The direction and cinematography (by Christian Bielz) captures the forest in washed out grays, greens, and blues. It’s cold and wet, and there’s always an overcast lingering above. Although the execution is efficient in telling this story, the writing falls prey to some of the tropes of the genre. Alex and Jenn appear to be two smart people, yet their actions betray their personalities. Alex exhibits the same kind of macho “I can do everything on my own” way of thinking that has permeated these films for decades. Never relying on a map, taking a short cut instead of sticking to the main path, etc. His idiotic posturing to convince Jenn (and/or himself) of his competence is antiquated at best. For a guy who claims he grew up in these woods, Alex comes off looking like a buffoon.
There’s an opportunity for MacDonald to examine the roles of men and women in extreme peril, but a lot of that takes a backseat when the terror starts. It doesn’t come right away though. MacDonald takes quite a bit of time to get to the thrills. A scene early on has the two encountering a stranger named Brad (Eric Balfour), and their fireside chat elicits some uneasiness and hand wringing. But that operates as a mere red herring, as we find the true danger to our protagonists is the forest itself, as well as a gigantic, hungry bear.
For a production this small (it was shot in 16 days) MacDonald and his crew did an exceptional job of portraying the wild bear. Some sequences rely more on sound effects and shadow (such as when the bear sniffs around their tent as the two are asleep), but there are shots where we can clearly see a real-life bear making its way closer to them. I don’t know if this was a trained animal or if the editing somehow made it appear so, but the threat of the bear was palpable. Mixed with the reaction shots of Peregrym and Roop, the scares had a realistic quality to them.
MacDonald switches gears a bit once the bear enters. What starts off slow and subtle ramps up to frenetic. The cinematography incorporates the frequently used shaking cam approach to generate energy. For the most part it works, although at times it was obvious that it was used to mask the coherence of the bear attacks. We also have shots of brutal and bloody gore. I was less interested in these moments, since the film did such a good job with everything the came before it. I was much more invested in the suspense building than the payoff.

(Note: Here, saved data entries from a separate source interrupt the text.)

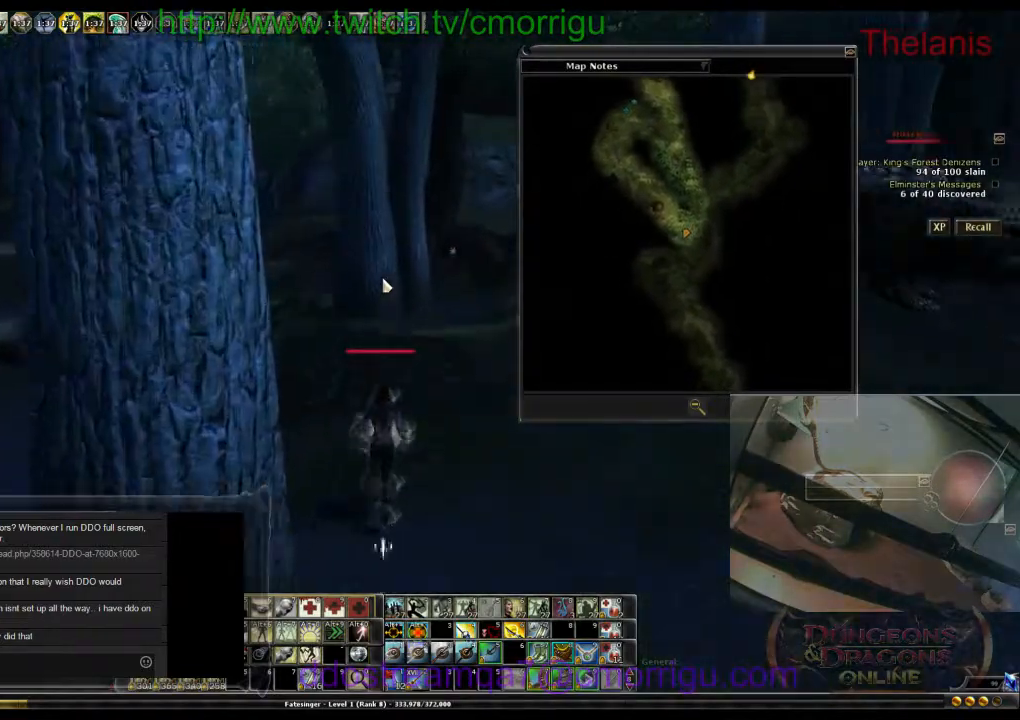
{"keys": ["w"], "events": [[233, "a", "up"]]}
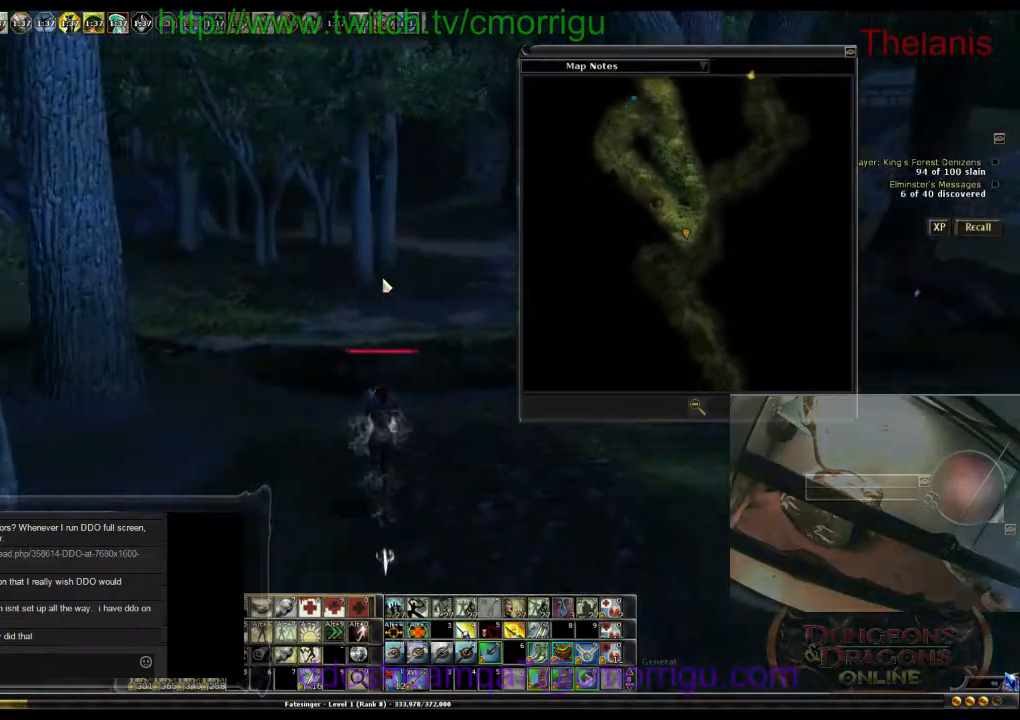
{"keys": ["w"], "events": [[200, "d", "down"], [300, "d", "up"]]}
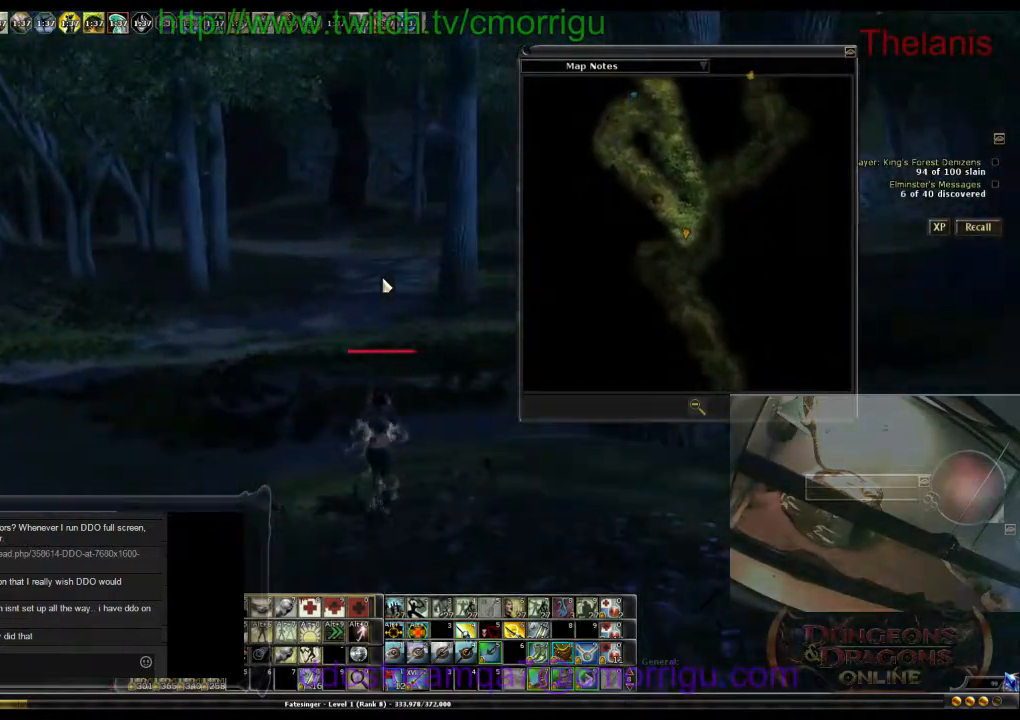
{"keys": ["m", "w"], "events": [[433, "m", "down"]]}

Backcountry is a solid example of low budget filmmaking that can make something out of very little. Although the last third felt a bit shallow, the first two thirds were excellent in establishing character and anxiety. Yes, some really bad (and clichéd) decisions were made to put Alex and Jenn in this position, but how they connect to get through it is the true highlight. In his feature length debut, Adam MacDonald shows skill in building suspense and highlighting character development. And Missy Peregrym shows a lot promise as an actress. I hope to see more of both sometime down the line.